Half a thousand times to scour my heart. Until I can no more.

And so I have sent for him. Tonight he will know I have had enough.

He comes at dusk when he comes at all, afternoons no longer. I have begun to suspect the sight is failing in those eyes the grey of cooling lead. All the long years, all the late nights of reading and banning by the mortal light of one candle…. Or is it that the bonfires have been so very bright?

Tonight we will sit in the locutory without so much as a single lamp. He will not surrender the slightest advantage to me. He will not give me the satisfaction of seeing it:
The book censor will one day be blind
. At dusk he comes like an owl, like Nyctimene,
10
to steal the oil from my lamps. And so it is in this dusk that I sit and brace myself, to face that face, to meet the exorbitant eyes, to see the rage under lids heavy with humility, the dry tongue, the lipless lips …

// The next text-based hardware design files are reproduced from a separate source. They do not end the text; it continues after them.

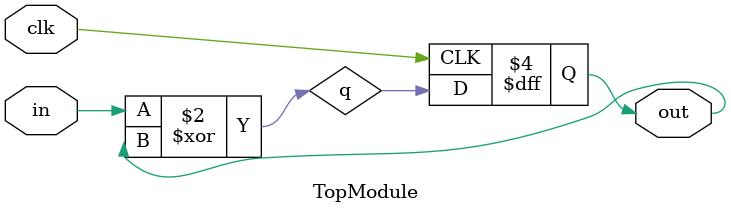
<source format=sv>

module TopModule (
  input wire clk,
  input wire in,
  output logic out
);

  // Intermediate register to hold the stable value of 'out'
  logic q;
  
  // Calculate the XOR using the stable value from the previous cycle
  always_comb begin
    q = in ^ out;
  end

  // D flip-flop process with positive edge-triggered clock
  always_ff @(posedge clk) begin
    // Assign the result of the XOR to 'out' at every rising edge of 'clk'
    out <= q;
  end

endmodule

// VERILOG-EVAL: errant inclusion of module definition

</source>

Courage do not fail me now.

“You asked for me.”

“It's good you've come.”

“We shall see.”

“Very well, Father, we shall. I am hearing from every quarter that you are unhappy. Is it something I've written?”

“You are writing so much these days. It must be hard for you to guess.”

“It must be hard for you to choose, with so much for you to censure, and so
many…
. I see it is official.”

“You mean the nun.”

“So we are finally saved from her
Mystical City of God
. And yet there are so many left for the Holy Office to extirpate. They pop up everywhere these days, these cities of God. Why do you suppose that is, Father?”